Récipiendaire du Prix Django Reinhardt en 1966, Jean-Luc Ponty avait fait parvenir à Laurent Mignard deux de ses compositions arrangées par Jim McNeely. To and Fro, la première, exige une cadence quelque peu alambiquée. Le violoniste parvint toutefois à s’intégrer facilement à la formation qui avait eu le temps de travailler ses morceaux. Nul autre que lui maîtrise à ce point l’instrument dans le jazz, le musicien virtuose séduisant par sa sonorité heureuse, la chaleur expressive de son timbre. Bénéficiant d’un arrangement plus chatoyant, The Struggle of the Turtle to the Sea, sa seconde pièce, une ballade, fut un des grands moments de cette sacrée soirée. Seul bémol, Sanseverino fut modérément apprécié dans It Don’t Mean a Thing malgré la parfaite tenue du Duke Orchestra pendant sa prestation. Bien chanter Ellington n’est pas à la portée de tous. La longue introduction de Take the “A” Train confié au piano, les magnifiques couleurs peintes par les anches et les cuivres que le swing met si bien en mouvement, nous firent oublier le scat approximatif du musicien dont les efforts pour se rapprocher du jazz méritaient indulgence.
Ce soir de fête s’acheva tard dans la nuit au Sunset. Le Conseil des Vins de Saint-Emilion régalait. Le bleu du jazz se teintait de rouge dans le noir de la nuit.
Photos © Philippe Marchin
LE PALMARÈS 2015
Prix Django Reinhardt :
PAUL LAY
Grand Prix de l’Académie du Jazz :
FRED HERSCH « SOLO »
(Palmetto)
Prix du Disque Français :
GÉRALDINE LAURENT « AT WORK »
(Gazebo/L’Autre Distribution)
Prix du Musicien Européen :
JOHN SURMAN
Prix de la Meilleure Réédition ou du Meilleur Inédit :
ERROLL GARNER « THE COMPLETE CONCERT BY THE SEA »
(Columbia Legacy/Sony Music)
Prix du Jazz Classique :
ANDRÉ VILLÉGER / PHILIPPE MILANTA « FOR DUKE AND PAUL »
(Camille Productions/Socadisc)
Prix du Jazz Vocal :
CÉCILE McLORIN SALVANT « FOR ONE TO LOVE »

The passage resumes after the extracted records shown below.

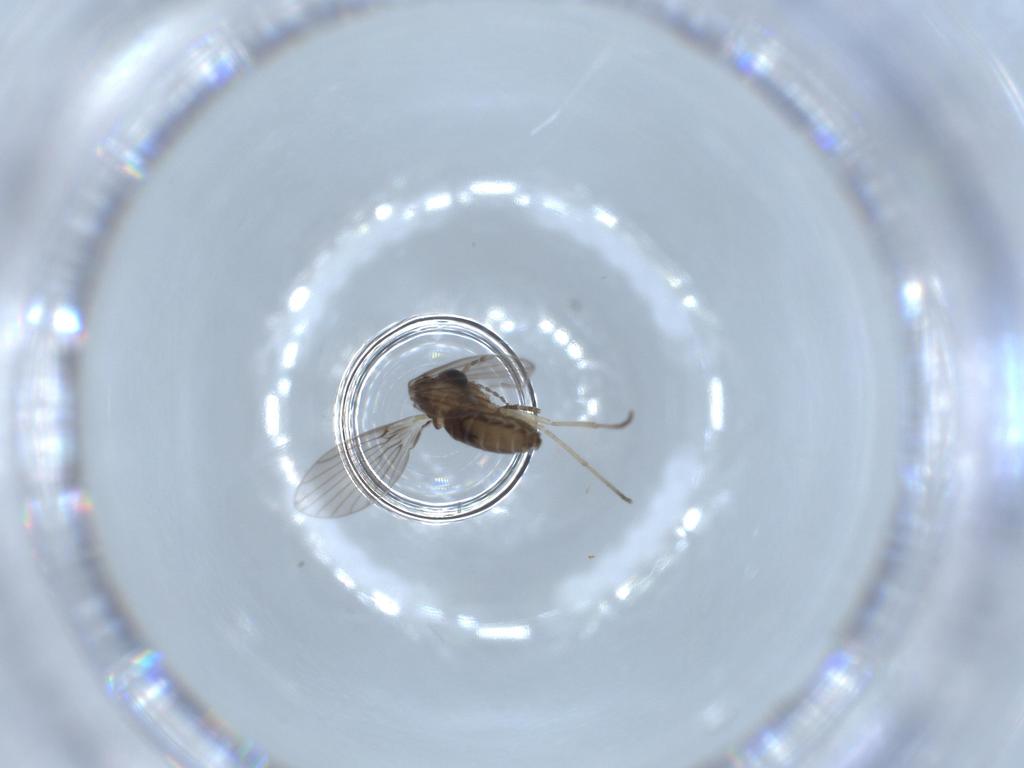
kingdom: Animalia
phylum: Arthropoda
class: Insecta
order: Diptera
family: Psychodidae
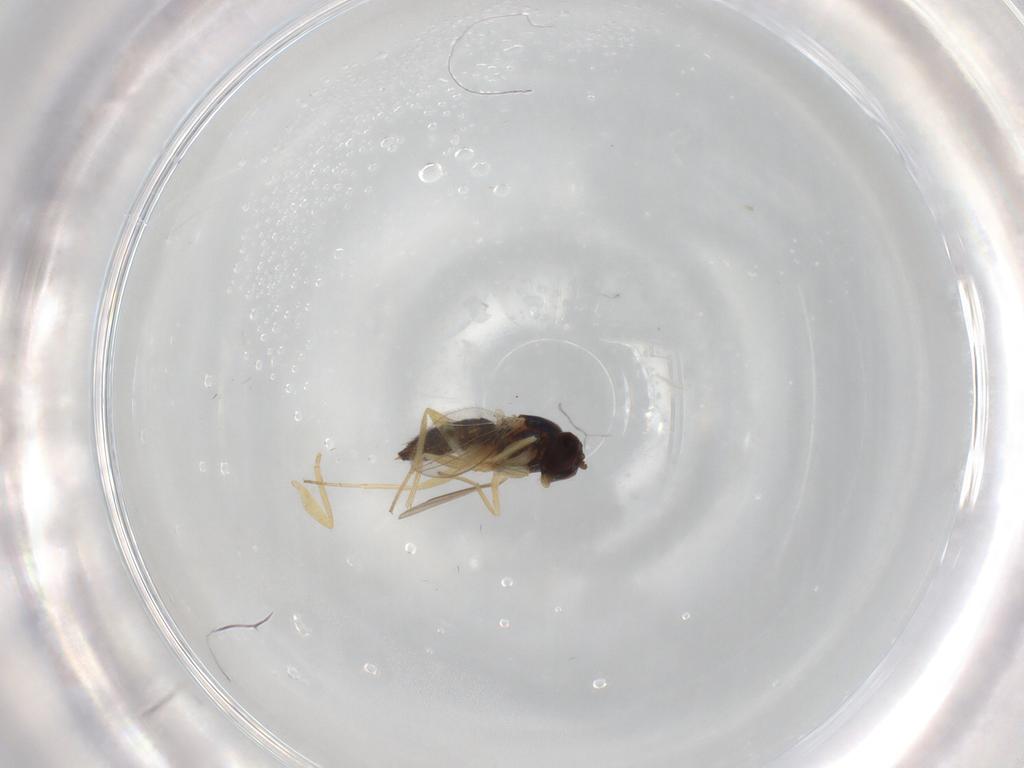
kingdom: Animalia
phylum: Arthropoda
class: Insecta
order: Diptera
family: Dolichopodidae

(Mack Avenue/Harmonia Mundi)
Prix Soul :
TAD ROBINSON « DAY INTO NIGHT »
(Severn/www.severnrecords.com)
Prix Blues :
HARRISON KENNEDY « THIS IS FROM HERE »
(Dixiefrog/Harmonia Mundi)
Prix du livre de Jazz :
JULIA BLACKBURN « LADY IN SATIN »
(Rivages Rouge/Payot)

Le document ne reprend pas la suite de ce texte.